Efeknya bisa lebih buruk, dengan adanya penurunan kesadaran, kejang, hingga kematian. Jika terlambat mendeteksi bisa terjadi pendarahan di otak yang membuat anak mengalami gangguan belajar atau gangguan perilaku saat anak lebih besar.
Cedera Mata & Tulang
Selain itu, sindrom ini dapat juga menyebabkan cedera pada mata dan tulang. Karena tubuhnya yang masih kecil dan bertumbuh, ada beberapa bagian yang menjadi rentan gagal tumbuh karena guncangan tadi.
Cedera pada mata ditemui dari pendarahan retina pada satu atau kedua mata. Keluhannya sulit terdeteksi karena Si Kecil tidak mengeluhkan kondisi gangguan penglihatan yang dialami. Sedangkan cedera tulang bisa terjadi dengan patahnya tulang di bagian igam lengan dan tungkai. Hal ini terlihat jika ada memar atau luka tidak biasa yang muncul setelah tindakan kekerasan dilakukan.
Cara Mendiagnosa
Untuk mendiagnosa shaken baby syndrome perlu dilakukan wawancara mendalam, baik dari orang tua maupun yang mengasuh anak setiap hari.

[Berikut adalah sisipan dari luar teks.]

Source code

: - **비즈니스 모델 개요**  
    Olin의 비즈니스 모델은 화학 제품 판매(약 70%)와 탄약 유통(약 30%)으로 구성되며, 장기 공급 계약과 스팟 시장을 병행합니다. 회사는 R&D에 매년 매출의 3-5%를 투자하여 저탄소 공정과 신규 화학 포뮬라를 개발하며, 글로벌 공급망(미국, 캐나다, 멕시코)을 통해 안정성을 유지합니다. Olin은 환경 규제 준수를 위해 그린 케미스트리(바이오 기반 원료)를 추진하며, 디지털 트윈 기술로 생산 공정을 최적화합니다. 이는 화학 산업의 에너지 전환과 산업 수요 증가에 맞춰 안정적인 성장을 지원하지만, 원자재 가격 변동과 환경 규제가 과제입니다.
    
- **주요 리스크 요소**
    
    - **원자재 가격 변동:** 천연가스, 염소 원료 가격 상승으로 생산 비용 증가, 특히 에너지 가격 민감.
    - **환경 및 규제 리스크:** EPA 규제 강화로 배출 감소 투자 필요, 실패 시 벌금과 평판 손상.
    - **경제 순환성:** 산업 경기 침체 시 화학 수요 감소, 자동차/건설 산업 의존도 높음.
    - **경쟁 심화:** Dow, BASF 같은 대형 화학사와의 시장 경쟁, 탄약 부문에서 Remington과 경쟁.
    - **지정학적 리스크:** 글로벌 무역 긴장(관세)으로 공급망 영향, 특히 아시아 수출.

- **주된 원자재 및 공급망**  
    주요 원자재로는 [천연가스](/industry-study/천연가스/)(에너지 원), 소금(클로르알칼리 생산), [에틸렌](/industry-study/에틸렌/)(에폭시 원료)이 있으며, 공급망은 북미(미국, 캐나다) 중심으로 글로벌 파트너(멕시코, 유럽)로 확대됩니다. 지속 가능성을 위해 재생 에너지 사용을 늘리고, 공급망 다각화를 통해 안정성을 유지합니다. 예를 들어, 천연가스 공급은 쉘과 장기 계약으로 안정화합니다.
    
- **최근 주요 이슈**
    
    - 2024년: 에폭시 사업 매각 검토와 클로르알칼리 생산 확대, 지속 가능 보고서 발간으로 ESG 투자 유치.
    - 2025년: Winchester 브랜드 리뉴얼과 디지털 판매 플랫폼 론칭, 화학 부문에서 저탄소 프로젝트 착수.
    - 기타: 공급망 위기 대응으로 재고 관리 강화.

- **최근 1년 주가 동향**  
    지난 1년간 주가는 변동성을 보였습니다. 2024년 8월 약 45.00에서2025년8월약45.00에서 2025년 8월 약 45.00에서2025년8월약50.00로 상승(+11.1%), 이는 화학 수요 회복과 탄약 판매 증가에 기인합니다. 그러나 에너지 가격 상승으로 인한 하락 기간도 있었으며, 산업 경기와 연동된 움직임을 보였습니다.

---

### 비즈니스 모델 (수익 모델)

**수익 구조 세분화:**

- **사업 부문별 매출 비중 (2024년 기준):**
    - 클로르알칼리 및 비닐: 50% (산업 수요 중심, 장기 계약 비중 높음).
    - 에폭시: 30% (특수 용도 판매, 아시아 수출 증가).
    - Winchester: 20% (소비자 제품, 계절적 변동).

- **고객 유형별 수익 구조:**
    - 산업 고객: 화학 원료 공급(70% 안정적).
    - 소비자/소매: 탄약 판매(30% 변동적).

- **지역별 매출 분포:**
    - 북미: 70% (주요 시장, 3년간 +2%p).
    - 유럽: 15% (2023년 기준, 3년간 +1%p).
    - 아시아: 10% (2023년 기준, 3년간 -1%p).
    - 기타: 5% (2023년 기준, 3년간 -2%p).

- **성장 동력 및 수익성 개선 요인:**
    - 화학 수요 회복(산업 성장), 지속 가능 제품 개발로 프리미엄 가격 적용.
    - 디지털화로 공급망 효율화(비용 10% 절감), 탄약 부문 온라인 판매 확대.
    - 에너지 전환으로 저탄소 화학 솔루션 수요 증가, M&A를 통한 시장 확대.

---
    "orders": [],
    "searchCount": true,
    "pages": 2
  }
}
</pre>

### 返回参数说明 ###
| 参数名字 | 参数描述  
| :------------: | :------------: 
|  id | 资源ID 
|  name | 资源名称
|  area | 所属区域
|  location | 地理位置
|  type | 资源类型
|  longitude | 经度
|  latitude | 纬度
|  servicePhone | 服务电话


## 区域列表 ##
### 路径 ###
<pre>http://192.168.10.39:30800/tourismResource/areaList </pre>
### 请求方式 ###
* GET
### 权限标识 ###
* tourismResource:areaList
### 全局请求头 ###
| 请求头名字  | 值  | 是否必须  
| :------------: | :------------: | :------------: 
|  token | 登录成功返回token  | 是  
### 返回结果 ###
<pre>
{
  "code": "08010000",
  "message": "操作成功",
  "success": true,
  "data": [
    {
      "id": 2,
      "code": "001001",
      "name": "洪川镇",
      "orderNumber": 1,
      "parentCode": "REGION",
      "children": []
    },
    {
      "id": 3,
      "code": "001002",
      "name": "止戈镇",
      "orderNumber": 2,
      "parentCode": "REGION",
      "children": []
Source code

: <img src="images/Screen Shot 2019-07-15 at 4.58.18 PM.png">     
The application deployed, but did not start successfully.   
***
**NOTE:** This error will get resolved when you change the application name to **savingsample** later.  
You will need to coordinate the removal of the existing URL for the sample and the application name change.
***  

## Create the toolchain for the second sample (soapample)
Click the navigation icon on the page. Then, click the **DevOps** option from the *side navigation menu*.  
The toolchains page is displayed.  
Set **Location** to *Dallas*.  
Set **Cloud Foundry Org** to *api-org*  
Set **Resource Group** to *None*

Kemudian, dilakukan CT scan atau MRI jika diperlukan untuk melihat kerusakan atau cedera yang terjadi dalam otak. Sedangkan rontgen juga bisa dilakukan untuk menemukan cedera pada tulang, serta pemeriksaan mata lebih lanjut.
Mengganggu Kecerdasan Anak
Efek cederanya sendiri akan lebih berat jika perilaku kekerasan dilakukan secara sengaja. Angka kematian akibat hal tersebut pun sekitar 13 persen. Dan umumnya, anak yang selamat dari sindrom ini mengalami gangguan saraf dan kecerdasan, yang akan terlihat saat anak berusia lebih dari 6 tahun.
Sebagai pencegahan sindrom ini terjadi pada Si Kecil, hindarilah bermain atau bercanda dengan mengayunkan, mengguncang, atau melempar bayi. Awasi juga saat akan mengajak bayi bermain dengan ayunan atau saat ia menghabiskan waktu dengan saudaranya. Pilihlah pengasuh yang sehat secara fisik (juga sehat kejiwaannya) agar tidak membahayakan anak. Begitu juga dengan kedua orang tua, agar berkonsultasi dengan psikolog/psikiater jika memang memiliki masalah psikis.